3.1.1.6. With a plot of analysis wavelets

>>> f0 = np.linspace(12,24,100)
>>> Q  = 4
>>> XW,S = sp.cwt.ScalogramCWT(x,t,fs=fs,wType='Gauss',PlotPSD=True,PlotW=True, f0=f0,Q=Q)

#TODO Speech/Audio Signal

3.1.1.7. Speech

#TODO

3.1.1.8. Audio

#TODO

3.1.2. Morlet wavelet

#TODO

The Morlet Wavelet function in time and frequency domain are defined as \(\psi(t)\) and \(\psi(f)\) as below;

\[\begin{split}\psi(t) &= C_{\sigma}\pi^{-0.25} e^{-0.5t^2} \left(e^{j\sigma t}-K_{\sigma} \right)\\ \psi(w) &= C_{\sigma}\pi^{-0.25} \left(e^{-0.5(\sigma-w)^2} -K_{\sigma}e^{-0.5w^2} \right)\end{split}\]

where

\[\begin{split}C_{\sigma} &= \left(1+ e^{-\sigma^{2}} - 2e^{-\frac{3}{4}\sigma^{2}} \right)^{-0.5}\\ K_{\sigma} &=e^{-0.5\sigma^{2}}\\ w &= 2\pi f\end{split}\]
>>> XW,S = sp.cwt.ScalogramCWT(x,t,fs=fs,wType='Morlet',PlotPSD=True)

3.1.3. Gabor wavelet

#TODO

The Gabor Wavelet function (technically same as Gaussian) in time and frequency domain are defined as \(\psi(t)\) and \(\psi(f)\) as below;

\[\begin{split}\psi(t) &= e^{-(t-t_0)^2/a^2}e^{-jf_0(t-t_0)}\\ \psi(f) &= e^{-((f-f_0)a)^2}e^{-jt_0(f-f_0)}\end{split}\]

where

\(a\) is oscilation rate and \(f_0\) is center frequency

>>> XW,S = sp.cwt.ScalogramCWT(x,t,fs=fs,wType='Gabor',PlotPSD=True)

3.1.4. Poisson wavelet

Poisson wavelet is defined by positive integers ($n$), unlike other, and associated with Poisson probability distribution

The Poisson Wavelet function in time and frequency domain are defined as \(\psi(t)\) and \(\psi(f)\) as below;

3.1.4.1. #Type 1 (n)

\[\begin{split}\psi(t) &= \left(\frac{t-n}{n!}\right)t^{n-1} e^{-t}\\ \psi(w) &= \frac{-jw}{(1+jw)^{n+1}}\end{split}\]

where

Admiddibility const \(C_{\psi} =\frac{1}{n}\) and \(w = 2\pi f\)

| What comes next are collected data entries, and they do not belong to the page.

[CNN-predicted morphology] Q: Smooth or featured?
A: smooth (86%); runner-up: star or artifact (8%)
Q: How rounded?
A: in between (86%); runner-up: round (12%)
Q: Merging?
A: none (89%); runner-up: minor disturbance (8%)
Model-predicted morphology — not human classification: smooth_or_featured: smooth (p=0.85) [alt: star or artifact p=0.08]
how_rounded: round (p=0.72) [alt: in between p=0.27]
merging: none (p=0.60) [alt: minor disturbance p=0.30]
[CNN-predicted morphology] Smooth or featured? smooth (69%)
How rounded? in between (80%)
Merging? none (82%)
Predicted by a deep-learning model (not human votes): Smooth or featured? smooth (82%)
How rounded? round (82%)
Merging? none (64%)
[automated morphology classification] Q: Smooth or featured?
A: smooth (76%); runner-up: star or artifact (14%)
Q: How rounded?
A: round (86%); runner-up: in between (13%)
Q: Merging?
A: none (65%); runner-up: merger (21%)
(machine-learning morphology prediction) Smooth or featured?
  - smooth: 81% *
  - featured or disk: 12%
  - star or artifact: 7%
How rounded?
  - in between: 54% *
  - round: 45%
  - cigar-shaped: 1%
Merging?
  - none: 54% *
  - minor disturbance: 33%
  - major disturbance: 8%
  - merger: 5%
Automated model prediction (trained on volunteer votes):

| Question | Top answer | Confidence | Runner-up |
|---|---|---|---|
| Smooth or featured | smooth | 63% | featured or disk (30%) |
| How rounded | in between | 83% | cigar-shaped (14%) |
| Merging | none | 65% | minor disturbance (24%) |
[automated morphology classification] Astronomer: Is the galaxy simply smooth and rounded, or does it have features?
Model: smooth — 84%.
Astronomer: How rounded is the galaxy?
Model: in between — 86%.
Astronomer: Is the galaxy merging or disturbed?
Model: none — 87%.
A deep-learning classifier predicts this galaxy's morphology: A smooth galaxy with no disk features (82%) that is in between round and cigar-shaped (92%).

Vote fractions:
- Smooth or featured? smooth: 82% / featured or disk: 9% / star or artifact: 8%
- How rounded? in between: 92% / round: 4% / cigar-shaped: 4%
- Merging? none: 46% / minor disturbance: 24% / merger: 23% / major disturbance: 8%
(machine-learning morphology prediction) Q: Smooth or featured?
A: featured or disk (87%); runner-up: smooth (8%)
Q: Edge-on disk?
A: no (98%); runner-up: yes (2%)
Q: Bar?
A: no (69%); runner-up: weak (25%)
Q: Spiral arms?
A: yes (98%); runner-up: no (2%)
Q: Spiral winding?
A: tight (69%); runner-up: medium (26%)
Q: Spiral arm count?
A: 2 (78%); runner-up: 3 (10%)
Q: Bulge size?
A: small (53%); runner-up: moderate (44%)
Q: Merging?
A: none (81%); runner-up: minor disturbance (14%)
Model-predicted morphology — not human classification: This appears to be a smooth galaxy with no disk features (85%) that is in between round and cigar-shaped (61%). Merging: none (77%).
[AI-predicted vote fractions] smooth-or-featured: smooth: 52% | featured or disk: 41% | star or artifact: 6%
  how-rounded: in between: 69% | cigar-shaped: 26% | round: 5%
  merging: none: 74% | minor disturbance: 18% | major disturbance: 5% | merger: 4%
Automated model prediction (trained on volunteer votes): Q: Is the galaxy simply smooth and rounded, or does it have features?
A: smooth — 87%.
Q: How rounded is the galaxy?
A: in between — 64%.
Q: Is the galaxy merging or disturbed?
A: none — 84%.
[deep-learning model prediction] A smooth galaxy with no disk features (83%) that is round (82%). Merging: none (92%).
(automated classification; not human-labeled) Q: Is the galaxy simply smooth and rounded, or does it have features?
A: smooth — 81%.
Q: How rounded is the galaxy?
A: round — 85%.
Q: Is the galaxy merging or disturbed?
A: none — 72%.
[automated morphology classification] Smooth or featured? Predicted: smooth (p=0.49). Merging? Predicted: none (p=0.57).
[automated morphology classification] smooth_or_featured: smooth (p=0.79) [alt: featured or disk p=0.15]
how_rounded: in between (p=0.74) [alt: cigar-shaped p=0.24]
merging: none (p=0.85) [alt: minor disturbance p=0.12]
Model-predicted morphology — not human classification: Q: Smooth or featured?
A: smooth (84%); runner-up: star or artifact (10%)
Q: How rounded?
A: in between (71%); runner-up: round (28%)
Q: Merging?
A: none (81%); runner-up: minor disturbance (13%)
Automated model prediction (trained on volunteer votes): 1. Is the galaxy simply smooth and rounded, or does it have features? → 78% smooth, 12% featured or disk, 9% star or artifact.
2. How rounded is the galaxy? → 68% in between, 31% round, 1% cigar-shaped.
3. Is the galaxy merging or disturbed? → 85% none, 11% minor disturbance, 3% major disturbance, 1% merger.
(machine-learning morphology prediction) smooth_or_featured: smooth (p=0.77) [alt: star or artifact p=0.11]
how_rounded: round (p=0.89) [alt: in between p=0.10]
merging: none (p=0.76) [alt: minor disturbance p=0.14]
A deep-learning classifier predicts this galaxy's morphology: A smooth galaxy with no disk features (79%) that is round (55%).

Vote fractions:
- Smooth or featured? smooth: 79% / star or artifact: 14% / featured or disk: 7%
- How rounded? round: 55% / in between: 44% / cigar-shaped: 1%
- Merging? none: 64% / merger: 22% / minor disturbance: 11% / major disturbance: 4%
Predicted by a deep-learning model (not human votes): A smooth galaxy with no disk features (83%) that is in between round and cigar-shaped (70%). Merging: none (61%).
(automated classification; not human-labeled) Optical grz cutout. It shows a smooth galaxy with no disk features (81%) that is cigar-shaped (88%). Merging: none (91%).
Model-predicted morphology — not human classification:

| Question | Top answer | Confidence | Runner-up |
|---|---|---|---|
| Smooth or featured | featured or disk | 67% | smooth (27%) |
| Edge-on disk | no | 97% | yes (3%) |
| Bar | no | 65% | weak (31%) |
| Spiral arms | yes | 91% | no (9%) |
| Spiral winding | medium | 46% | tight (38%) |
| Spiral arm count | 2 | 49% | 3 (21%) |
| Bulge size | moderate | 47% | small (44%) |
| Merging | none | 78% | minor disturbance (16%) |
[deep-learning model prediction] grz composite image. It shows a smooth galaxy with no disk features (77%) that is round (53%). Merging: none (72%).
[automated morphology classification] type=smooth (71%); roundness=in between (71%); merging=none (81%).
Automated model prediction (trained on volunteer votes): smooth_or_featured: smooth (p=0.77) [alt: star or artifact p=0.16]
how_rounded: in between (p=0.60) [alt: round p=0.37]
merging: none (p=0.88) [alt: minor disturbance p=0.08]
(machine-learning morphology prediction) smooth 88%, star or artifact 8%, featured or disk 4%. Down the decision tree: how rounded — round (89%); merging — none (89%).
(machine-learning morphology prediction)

>>> XW,S = sp.cwt.ScalogramCWT(x,t,fs=fs,wType='Poisson',method = 1,PlotPSD=True)

3.1.4.2. #Type 2

\[ \begin{align}\begin{aligned}\psi(t) &= \frac{1}{\pi} \frac{1-t^2}{(1+t^2)^2}\\\psi(t) &= p(t) + \frac{d}{dt}p(t)\\\psi(w) &= |w|e^{-|w|}\end{aligned}\end{align} \]

where

\[ \begin{align}\begin{aligned}p(t) &=\frac{1}{\pi}\frac{1}{1+t^2}\\w &= 2\pi f\end{aligned}\end{align} \]
>>> XW,S = sp.cwt.ScalogramCWT(x,t,fs=fs,,wType='Poisson',method = 2,PlotPSD=True)

3.1.4.3. #Type 3 (n)

\[ \begin{align}\begin{aligned}\psi(t) &= \frac{1}{2\pi}(1-jt)^{-(n+1)}\\\psi(w) &= \frac{1}{\Gamma{n+1}}w^{n}e^{-w}u(w)\end{aligned}\end{align} \]

where .

\[ \begin{align}\begin{aligned}\text{unit step function }\quad u(w) &=1 \quad \text{ if $w>=0$ }\quad \text{else } 0\\w &= 2\pi f\end{aligned}\end{align} \]
>>> XW,S = sp.cwt.ScalogramCWT(x,t,fs=fs,wType='Poisson',method = 3,PlotPSD=True)

#TODO

3.1.5. Maxican wavelet

Complex Mexican hat wavelet is derived from the conventional Mexican hat wavelet. It is a low-oscillation wavelet which is modulated by a complex exponential function with frequency \(f_0\) Ref..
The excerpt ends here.